Dataset extract:
▬▬▬

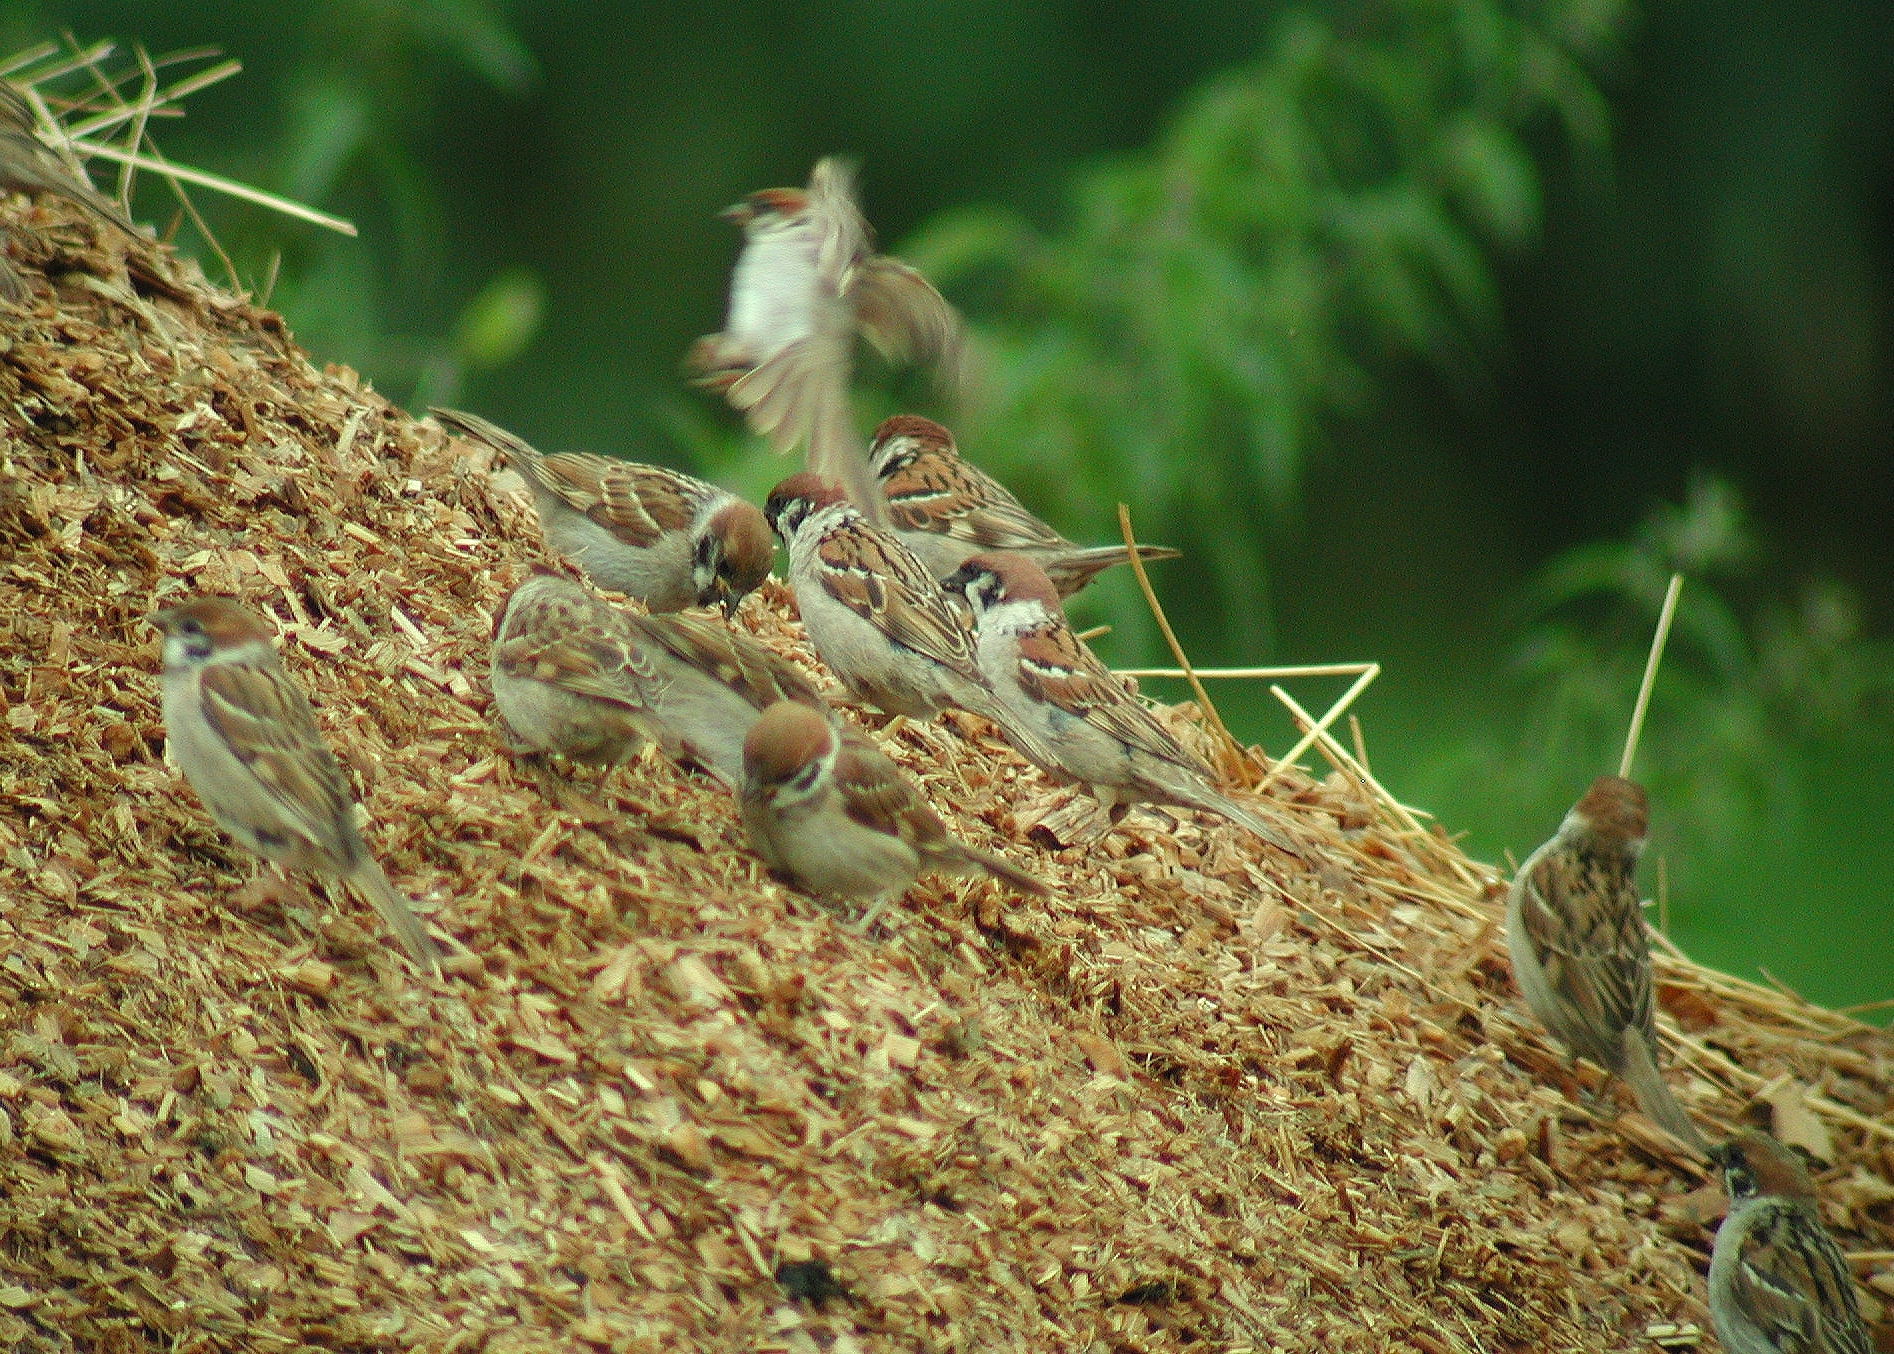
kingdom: Animalia
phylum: Chordata
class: Aves
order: Passeriformes
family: Passeridae
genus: Passer
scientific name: Passer montanus
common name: Eurasian tree sparrow
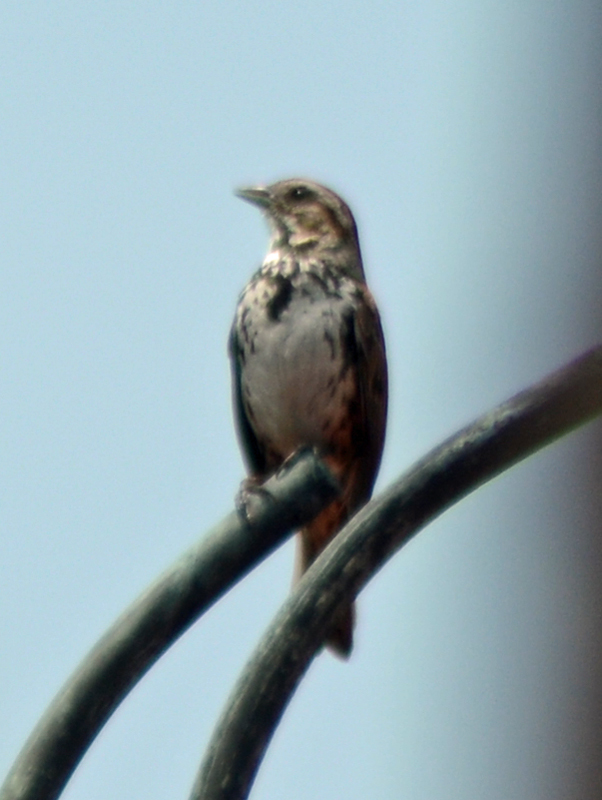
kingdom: Animalia
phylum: Chordata
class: Aves
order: Passeriformes
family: Passerellidae
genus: Melospiza
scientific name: Melospiza melodia
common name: Song sparrow
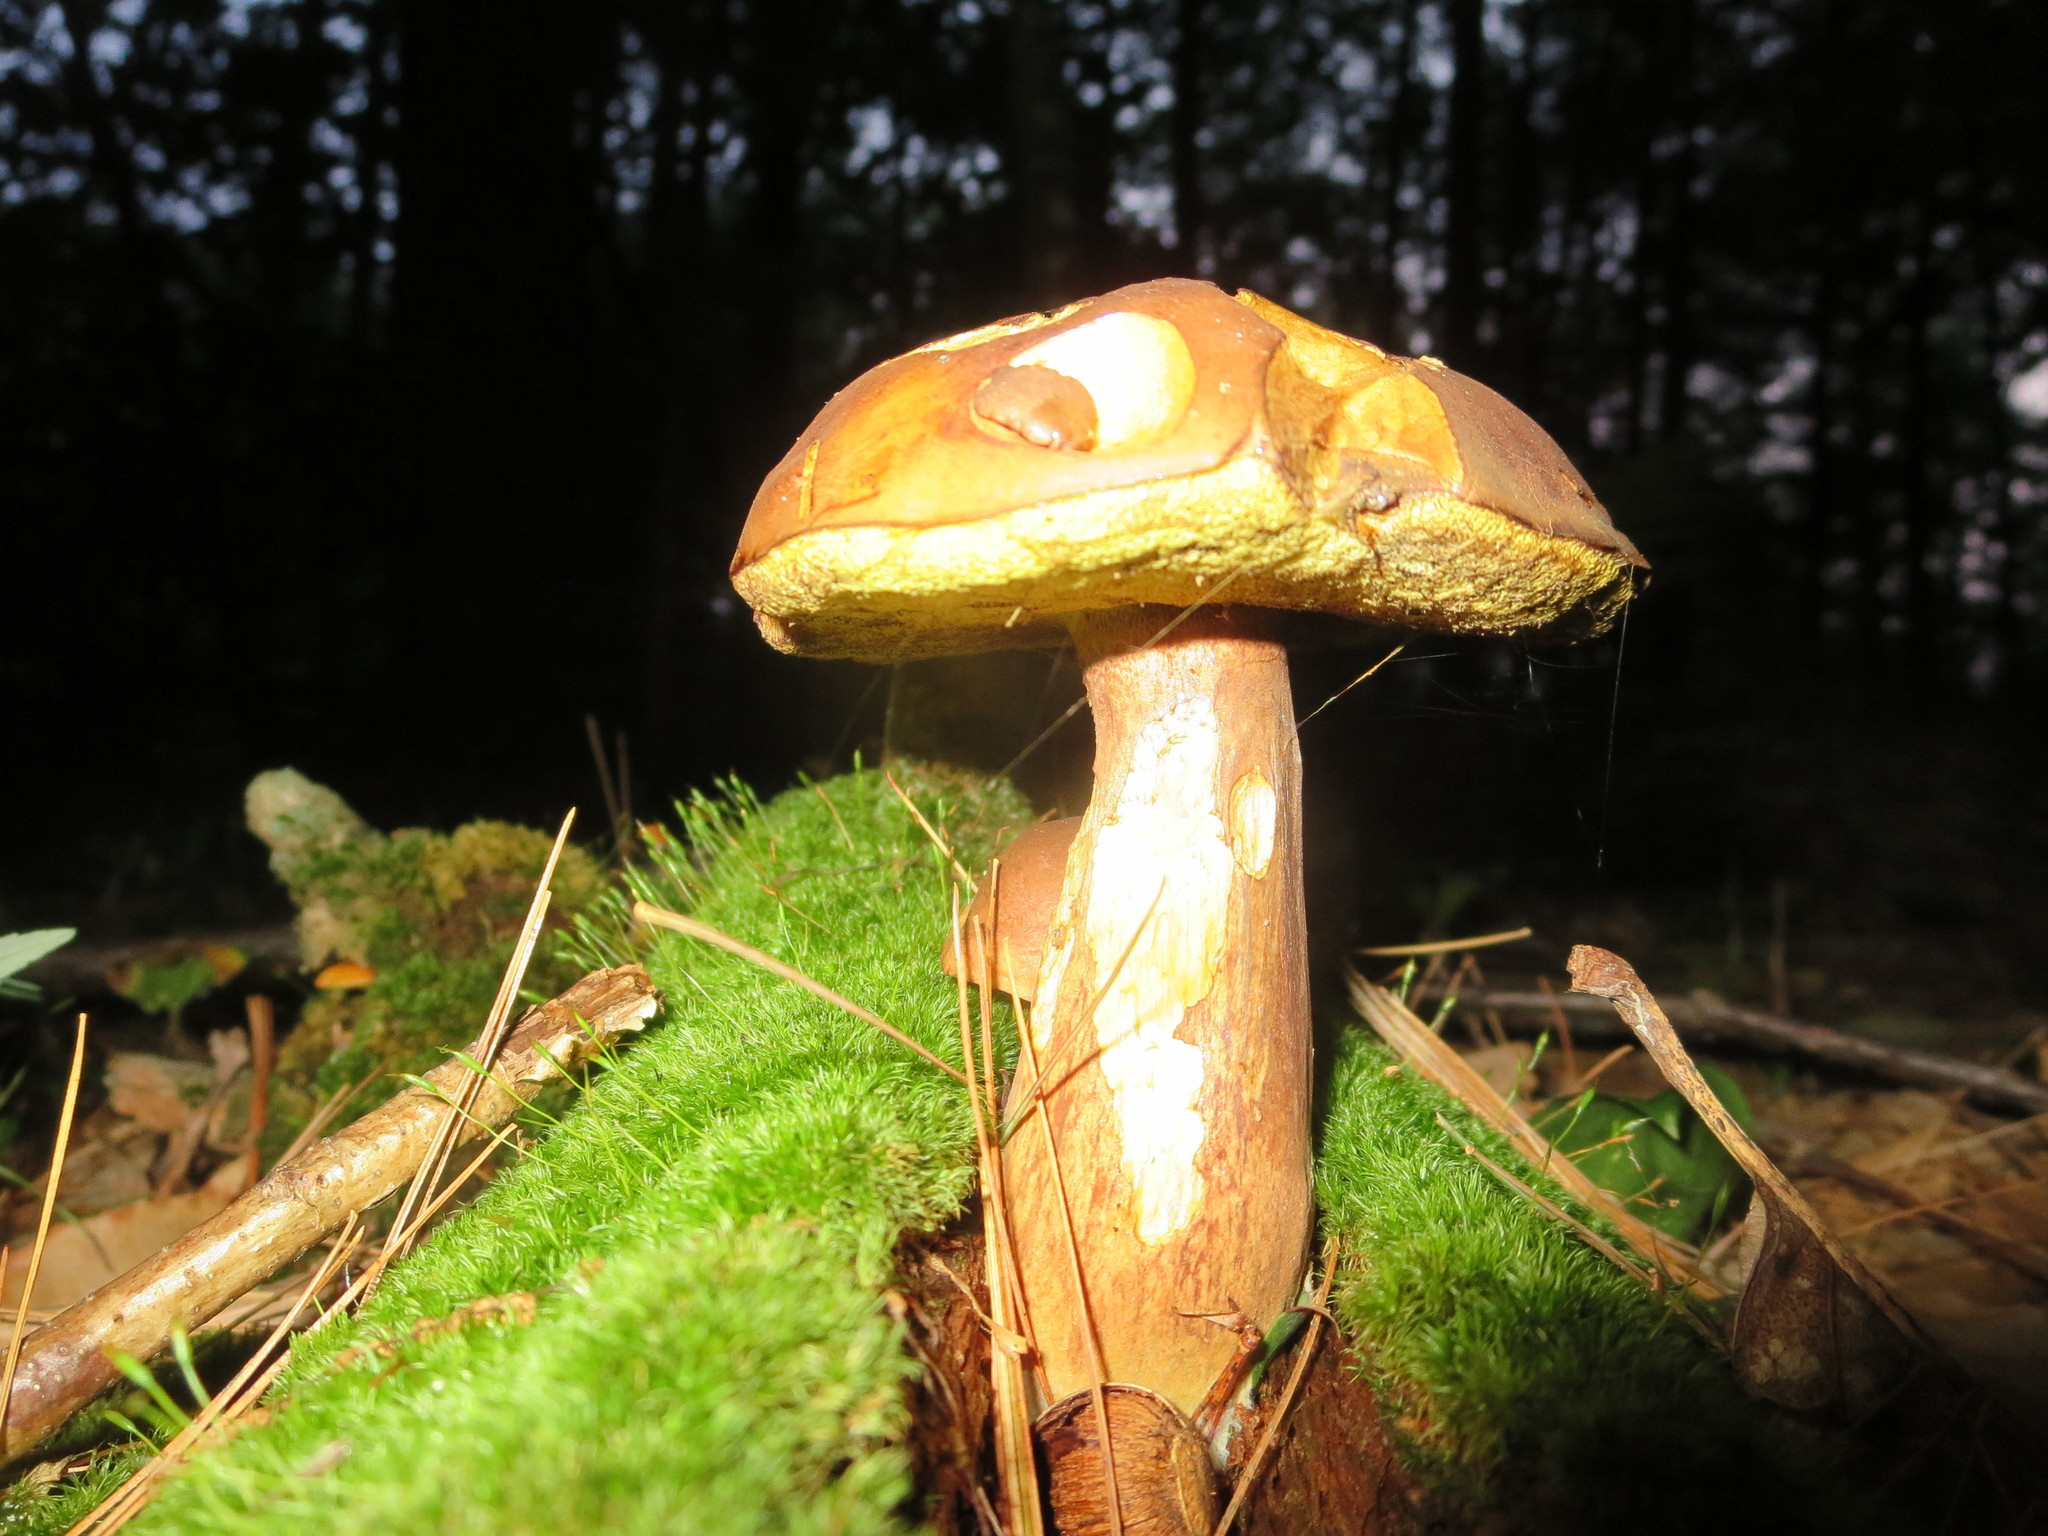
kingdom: Fungi
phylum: Basidiomycota
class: Agaricomycetes
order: Boletales
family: Boletaceae
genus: Imleria
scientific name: Imleria badia
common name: Bay bolete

▬▬▬

Reproduce every line of the three entries word for word, omitting the pictures.

Result:
kingdom: Animalia
phylum: Chordata
class: Aves
order: Passeriformes
family: Passeridae
genus: Passer
scientific name: Passer montanus
common name: Eurasian tree sparrow
kingdom: Animalia
phylum: Chordata
class: Aves
order: Passeriformes
family: Passerellidae
genus: Melospiza
scientific name: Melospiza melodia
common name: Song sparrow
kingdom: Fungi
phylum: Basidiomycota
class: Agaricomycetes
order: Boletales
family: Boletaceae
genus: Imleria
scientific name: Imleria badia
common name: Bay bolete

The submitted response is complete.